La décision qui concerne une quinzaine de personnes est "une grande victoire", s'est félicité Jean-Albert Guidou, qui accompagne pour la CGT Seine-Saint-Denis ces travailleurs dont certains sont présents depuis plus d'une décennie sur le territoire.
"C'est une décision politique" qui intervient sur fond de médiatisation de leur situation et qui "aurait été impossible" sans le contexte des futurs JO-2024, notamment parce que ces personnes ne "rentrent pas dans les critères" de régularisation classiques au titre de la circulaire dite "Valls" de 2012, a-t-il ajouté.
Moussa, 43 ans, Malien
"Je suis tellement heureux que je n'ai pas les mots", lâche Moussa (comme les autres, il ne souhaite pas donner son nom de famille), groggy avec son récépissé de titre de séjour en mains à la sortie de la préfecture de Bobigny (Seine-Saint-Denis).
En quinze ans passés sans papier en France, Moussa a déjà demandé deux fois une carte de séjour. En 2017, elle lui a été refusée. Depuis la deuxième demande, en mars 2021, il n'avait "même pas obtenu un rendez-vous".
Soudain, après ses témoignages sur les quatre mois travaillés sur le chantier du futur village olympique au nord de Paris, "ça été super rapide", s'étonne-t-il.
"Sans les JO, jamais je n'aurais été régularisé, ça c'est sûr et certain", dit-il. "Je vais pouvoir revoir ma famille restée au Mali, mes enfants que je n'ai pas vu depuis quinze ans, dont mon dernier fils que je n'ai pas vu naître, je ne le connais même pas !"

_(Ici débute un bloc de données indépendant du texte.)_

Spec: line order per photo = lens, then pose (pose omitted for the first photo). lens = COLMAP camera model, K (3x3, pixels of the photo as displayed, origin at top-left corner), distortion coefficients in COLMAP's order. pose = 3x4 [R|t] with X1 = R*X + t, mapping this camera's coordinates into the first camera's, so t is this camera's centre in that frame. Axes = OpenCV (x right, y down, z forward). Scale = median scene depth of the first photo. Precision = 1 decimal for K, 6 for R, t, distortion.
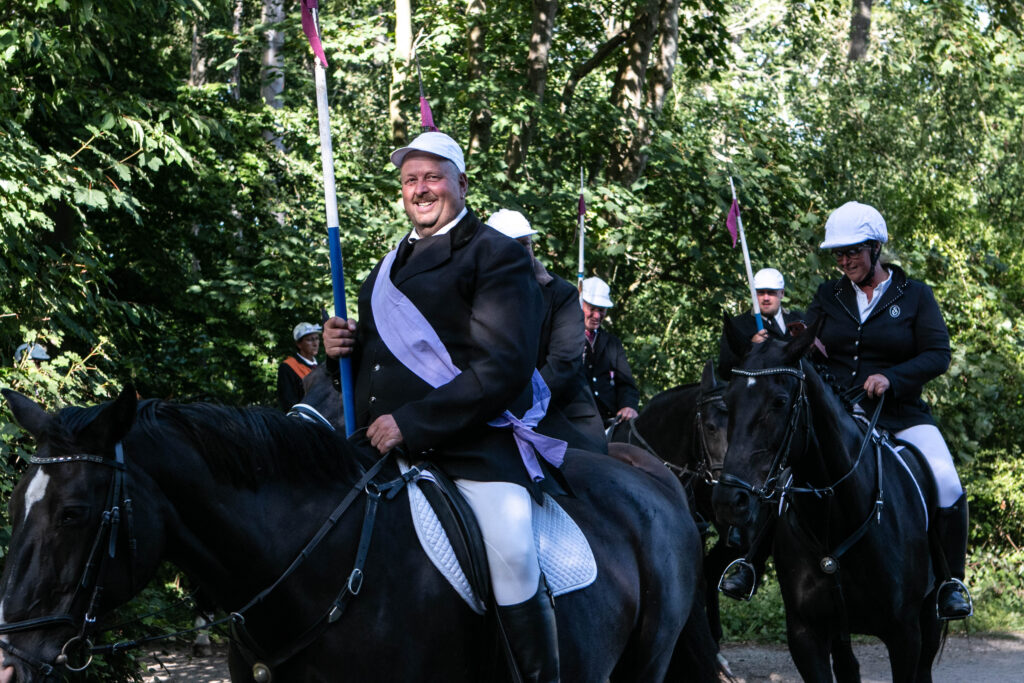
lens RADIAL K [[2320.7, 0, 515.5], [0, 2320.7, 337.1], [0, 0, 1]] dist [0.030427, 0.000000]
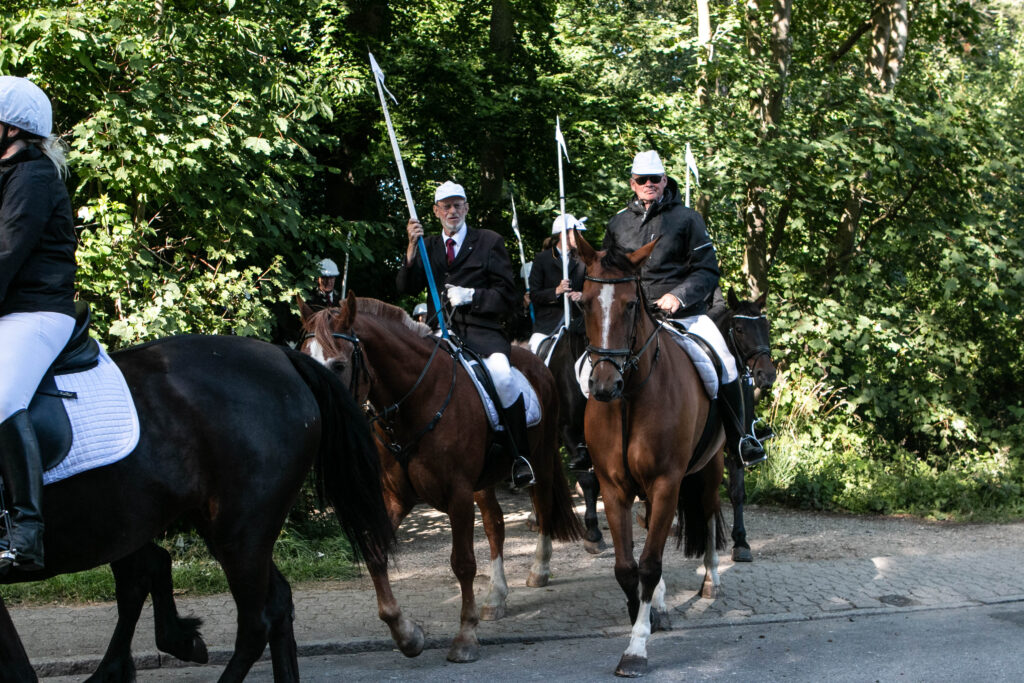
lens RADIAL K [[1473.3, 0, 522.4], [0, 1473.3, 358.4], [0, 0, 1]] dist [-0.055957, 0.000000]
pose [[0.919231, 0.026480, -0.392828, 0.191656], [-0.004689, 0.998401, 0.056328, 0.007171], [0.393692, -0.049936, 0.917885, 0.204445]]
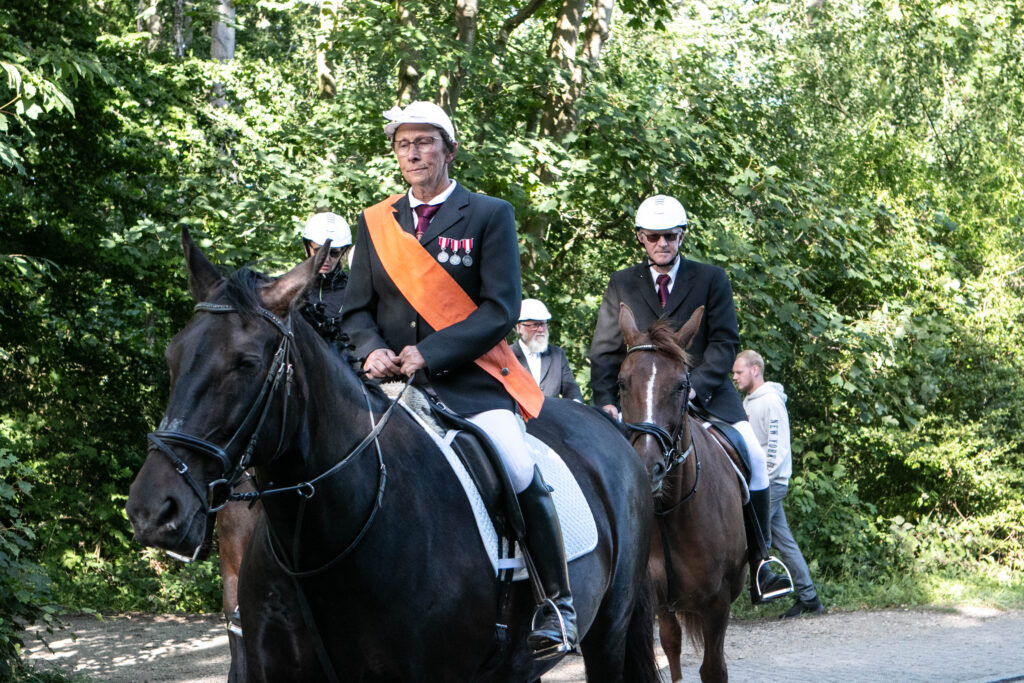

Au travail, "plus personne ne peut m'intimider maintenant", poursuit-il. "Je peux aller où je veux, travailler où je veux. Tout ce passé (dans la clandestinité), je peux le laisser derrière moi".
Waly, 32 ans, Malien
"C'est le plus beau jour depuis que je suis en France !", assure Waly dans un large sourire.
"Quand tu n'as pas de papiers, tu travailles un jour, deux jours, on peut te virer n'importe quand. Maintenant ma vie va changer, je vais gagner de l'argent et avec des droits, en plus", anticipe celui qui n'a jamais retrouvé de travail depuis son dernier chantier.
Après ce "soulagement" quant à son droit au séjour d'un an renouvelable, il entrevoit une première conséquence immédiate: "Depuis mon arrivée en France en 2018, je suis hébergé chez quelqu'un. Donc je vais me chercher mon propre logement maintenant. Si t'as pas de papiers, essaye de trouver un appartement !".
Bah, 32 ans, Malien
"Tout va devenir simple", croit aussi Bah. Pendant des années, il a dû fournir les papiers d'identité d'un tiers, souvent un proche auquel il reversait une partie de son salaire, pour décrocher un emploi. On appelle ça le travail sous "alias". "Fini les +alias+, je vais travailler sous mon propre nom. Je n'ai qu'à montrer mes papiers", se félicite-t-il.
"Je peux travailler tranquillement, sans peur, sans risque" d'être viré au moindre contrôle de l'inspection du travail ou de subir un accident sur un chantier qui ne serait pas pris en charge.
Pour lui, "tout va changer" et ce n'est pas qu'une formule: depuis une demande d'asile rejetée, Bah faisait l'objet d'une procédure d'expulsion, après s'être vu délivrer une obligation de quitter le territoire français (OQTF) en 2020.
Il aura fallu trois ans et quelques mois travaillé sur un chantier olympique pour inverser le cours des choses. "Ils voulaient m'expulser, maintenant j'ai les papiers", se répète-t-il.